The Date

Well, tonight was my first date in almost a year. For some reason, that seems shocking to me even though I've spent extensive stretches of my life not dating. As the minutes ticked closer today, I felt the nerves getting worse. I felt "out of practice" on this whole first-date thing. I went on them at least once a month when I was on Match, and that kind of frequency can be beneficial. Or jading. Your choice.

It was just coffee. No pressure, we agreed. We carved out about an hour out of our busy schedules to just sit and chat. Become friends. See if the chemistry that seemed to be there in the text messages and phone conversations actually carried over to real life.

So of course that explains why I was so numbingly nervous. *eye roll*

This afternoon while getting ready, I probably changed my clothes close to a dozen times. I knew what jeans I was going to wear, but jeans are such a blank canvas. It was just coffee. But he was coming from work, from Corporate America. Tops and combinations were tried, judged, and vetoed, then they were recombined, re-judged, and mostly re-vetoed. I came to the decision I desperately needed a haircut, but at least - for once - my complexion was mostly behaving.
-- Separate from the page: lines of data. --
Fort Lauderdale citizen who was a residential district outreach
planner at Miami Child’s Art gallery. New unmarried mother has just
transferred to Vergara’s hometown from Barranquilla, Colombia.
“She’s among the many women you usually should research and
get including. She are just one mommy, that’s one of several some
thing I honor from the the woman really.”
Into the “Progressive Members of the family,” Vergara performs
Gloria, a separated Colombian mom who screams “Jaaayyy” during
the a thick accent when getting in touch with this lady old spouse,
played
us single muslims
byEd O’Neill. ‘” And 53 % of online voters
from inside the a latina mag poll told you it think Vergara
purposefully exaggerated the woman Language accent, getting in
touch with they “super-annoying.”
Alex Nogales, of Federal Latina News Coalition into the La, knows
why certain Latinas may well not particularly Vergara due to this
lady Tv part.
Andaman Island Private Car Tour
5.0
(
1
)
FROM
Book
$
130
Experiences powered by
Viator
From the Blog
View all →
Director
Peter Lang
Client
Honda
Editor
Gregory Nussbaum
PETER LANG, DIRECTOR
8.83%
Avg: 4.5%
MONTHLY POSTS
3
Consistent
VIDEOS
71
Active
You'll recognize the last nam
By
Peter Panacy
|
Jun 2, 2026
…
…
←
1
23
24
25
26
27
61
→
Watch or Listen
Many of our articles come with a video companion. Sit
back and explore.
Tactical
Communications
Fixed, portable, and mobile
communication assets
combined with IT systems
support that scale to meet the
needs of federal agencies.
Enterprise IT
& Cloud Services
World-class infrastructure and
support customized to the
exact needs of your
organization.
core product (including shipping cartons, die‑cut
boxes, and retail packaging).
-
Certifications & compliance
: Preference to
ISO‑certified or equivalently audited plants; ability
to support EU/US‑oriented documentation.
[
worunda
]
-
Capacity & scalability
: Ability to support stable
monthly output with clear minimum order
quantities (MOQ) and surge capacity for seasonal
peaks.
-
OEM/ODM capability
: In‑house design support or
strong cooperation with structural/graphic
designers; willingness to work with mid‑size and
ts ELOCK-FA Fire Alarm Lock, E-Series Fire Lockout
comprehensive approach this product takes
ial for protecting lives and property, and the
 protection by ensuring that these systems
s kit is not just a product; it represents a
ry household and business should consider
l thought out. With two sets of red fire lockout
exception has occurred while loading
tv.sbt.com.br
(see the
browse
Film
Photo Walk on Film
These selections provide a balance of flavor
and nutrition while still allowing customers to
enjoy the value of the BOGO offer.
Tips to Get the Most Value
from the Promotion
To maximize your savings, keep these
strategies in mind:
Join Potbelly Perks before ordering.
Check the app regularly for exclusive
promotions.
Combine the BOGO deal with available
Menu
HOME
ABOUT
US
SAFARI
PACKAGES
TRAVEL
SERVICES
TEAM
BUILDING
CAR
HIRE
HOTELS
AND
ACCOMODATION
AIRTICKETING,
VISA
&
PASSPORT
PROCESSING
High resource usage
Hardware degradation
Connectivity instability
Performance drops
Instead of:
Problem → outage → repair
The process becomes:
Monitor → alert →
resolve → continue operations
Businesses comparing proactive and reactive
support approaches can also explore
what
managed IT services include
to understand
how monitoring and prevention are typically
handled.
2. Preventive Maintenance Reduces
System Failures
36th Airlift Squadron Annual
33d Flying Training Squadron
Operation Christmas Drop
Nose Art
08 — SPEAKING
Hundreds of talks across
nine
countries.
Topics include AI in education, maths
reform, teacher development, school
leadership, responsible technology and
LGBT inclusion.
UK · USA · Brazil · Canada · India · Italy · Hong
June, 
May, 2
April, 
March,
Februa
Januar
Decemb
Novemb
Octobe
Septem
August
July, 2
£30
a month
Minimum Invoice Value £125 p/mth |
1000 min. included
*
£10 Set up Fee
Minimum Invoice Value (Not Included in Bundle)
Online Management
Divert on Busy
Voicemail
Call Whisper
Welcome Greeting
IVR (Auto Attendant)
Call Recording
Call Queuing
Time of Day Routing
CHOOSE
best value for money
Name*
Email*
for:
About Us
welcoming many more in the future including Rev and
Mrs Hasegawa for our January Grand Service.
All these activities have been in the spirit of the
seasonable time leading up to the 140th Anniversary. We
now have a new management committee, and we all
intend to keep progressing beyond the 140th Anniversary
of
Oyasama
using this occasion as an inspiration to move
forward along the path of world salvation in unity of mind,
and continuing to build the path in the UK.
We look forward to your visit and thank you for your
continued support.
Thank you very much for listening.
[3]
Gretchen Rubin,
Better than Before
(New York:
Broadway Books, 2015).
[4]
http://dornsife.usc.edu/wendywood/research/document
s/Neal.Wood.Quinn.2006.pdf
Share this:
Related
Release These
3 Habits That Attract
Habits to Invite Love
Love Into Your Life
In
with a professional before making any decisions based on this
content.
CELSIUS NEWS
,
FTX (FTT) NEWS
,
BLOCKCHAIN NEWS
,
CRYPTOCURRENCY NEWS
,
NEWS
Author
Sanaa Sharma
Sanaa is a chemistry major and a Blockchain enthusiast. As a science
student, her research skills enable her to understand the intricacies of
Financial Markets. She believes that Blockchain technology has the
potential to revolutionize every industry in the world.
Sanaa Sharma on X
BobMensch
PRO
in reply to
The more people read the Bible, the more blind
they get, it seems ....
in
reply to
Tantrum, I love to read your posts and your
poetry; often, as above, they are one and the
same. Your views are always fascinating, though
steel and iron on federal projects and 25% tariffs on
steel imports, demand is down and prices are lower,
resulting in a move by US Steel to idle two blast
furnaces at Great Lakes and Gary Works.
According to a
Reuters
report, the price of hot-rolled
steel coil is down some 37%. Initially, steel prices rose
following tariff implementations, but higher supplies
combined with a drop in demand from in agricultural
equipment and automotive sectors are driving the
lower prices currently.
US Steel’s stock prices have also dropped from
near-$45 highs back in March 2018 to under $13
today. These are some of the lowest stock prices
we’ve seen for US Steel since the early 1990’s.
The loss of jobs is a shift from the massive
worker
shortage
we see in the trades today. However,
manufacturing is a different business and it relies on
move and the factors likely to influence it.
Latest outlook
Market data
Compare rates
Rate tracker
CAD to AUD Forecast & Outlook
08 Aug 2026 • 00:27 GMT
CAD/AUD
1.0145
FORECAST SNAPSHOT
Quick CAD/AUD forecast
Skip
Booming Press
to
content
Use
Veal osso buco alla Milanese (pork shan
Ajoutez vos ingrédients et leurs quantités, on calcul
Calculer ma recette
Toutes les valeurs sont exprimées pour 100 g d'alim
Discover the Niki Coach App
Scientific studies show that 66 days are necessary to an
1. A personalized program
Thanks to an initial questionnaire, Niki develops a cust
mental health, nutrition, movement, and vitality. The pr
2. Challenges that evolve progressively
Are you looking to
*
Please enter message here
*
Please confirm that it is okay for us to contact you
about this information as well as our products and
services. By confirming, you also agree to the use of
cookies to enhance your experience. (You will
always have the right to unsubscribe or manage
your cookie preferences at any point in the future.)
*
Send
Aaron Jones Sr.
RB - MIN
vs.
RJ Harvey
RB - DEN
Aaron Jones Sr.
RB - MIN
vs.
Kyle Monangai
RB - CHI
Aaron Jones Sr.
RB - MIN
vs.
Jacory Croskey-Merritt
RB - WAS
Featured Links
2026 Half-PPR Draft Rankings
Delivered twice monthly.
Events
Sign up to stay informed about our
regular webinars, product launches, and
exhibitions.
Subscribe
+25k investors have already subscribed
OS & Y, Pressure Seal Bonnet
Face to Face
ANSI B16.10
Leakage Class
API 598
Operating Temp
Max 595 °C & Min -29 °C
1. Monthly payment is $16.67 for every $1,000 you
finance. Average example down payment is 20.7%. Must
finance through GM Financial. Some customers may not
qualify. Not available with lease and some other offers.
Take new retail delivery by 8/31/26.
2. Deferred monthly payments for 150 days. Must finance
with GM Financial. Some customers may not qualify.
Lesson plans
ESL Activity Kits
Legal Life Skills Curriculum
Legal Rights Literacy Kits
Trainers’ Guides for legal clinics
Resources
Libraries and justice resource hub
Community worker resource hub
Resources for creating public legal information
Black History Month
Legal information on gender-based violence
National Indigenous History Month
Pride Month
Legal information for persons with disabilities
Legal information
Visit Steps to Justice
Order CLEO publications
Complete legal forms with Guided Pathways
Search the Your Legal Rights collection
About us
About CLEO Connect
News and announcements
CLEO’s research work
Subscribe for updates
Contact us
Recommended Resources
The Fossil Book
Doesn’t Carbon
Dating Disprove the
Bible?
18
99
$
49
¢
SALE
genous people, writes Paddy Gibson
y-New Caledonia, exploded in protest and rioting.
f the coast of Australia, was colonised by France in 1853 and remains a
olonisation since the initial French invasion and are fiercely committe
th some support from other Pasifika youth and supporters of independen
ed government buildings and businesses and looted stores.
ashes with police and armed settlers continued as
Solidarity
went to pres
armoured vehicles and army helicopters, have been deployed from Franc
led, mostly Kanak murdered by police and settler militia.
Dressed and nervous, I arrived early as I had told him I would. So did he. We got our coffee and sat down. Deep breath.

The conversation flowed just as easily as it had on the phone. There was a lot of recounting dating horror stories; he had also been on Match, but with considerably less success. We talked about where we both were in regards to dating and agreed we were both at the same point, coming out of a period of self-reflection and self-work, for lack of a better term, and ready to again be out dating seriously. Neither of us have had anything going on for some time. Suddenly our hour and ten minutes was gone, and I had to go to work.

He asked as we walked out if we "would talk soon?" I said, "oh, yes. Yes." I asked for a hug, he gladly responded. I got in the car and immediately started grinning like a loon. I went and taught my Zumba class, happily bouncing through it like I hadn't a care in the world. My ladies at the gym weren't fooled, and it wasn't just because they saw me running in looking "really, really cute" as they said, nor did they completely buy my "I'm caffeinated" line.

One of my regulars only wanted to know if it was a first date. Her question was stepped on by another of my regulars who said, "is he cute? THAT'S what is important!"

Hey, when you're in your 70s, you can ask anything you want, too.

I know many of you reading are right now thinking the same thing. "Enough of this play-by-play, is he attractive?!" you're thinking to yourself. Oh yes, I can hear it, even though I haven't even hit "publish" on this post yet.

Answer: I like what I see. A lot.

While I feel confident that there will be a second date, ever-skeptical me is afraid to jinx myself. And let's just get something clear: yes, I'm happy. Yes, I'm grinning like a loon. I can't remember the last time I was this happy after a first date. But I'm not head-over-heels stupid. I'm not picking out my bridesmaids. I'm not planning a summer vacation together. Heck, I'm not even thinking about when could we find time for dinner next week. I am quite content to take it slow. We are both quite understanding of where the other person is, and what we've both been through. We both have crazy schedules, too; me with my multiple jobs, he with the kids, especially his daughter.

One step at a time, one day at a time, one text at a time, one phone call at a time.

And for at least one night, I am going to bed with a smile on my face.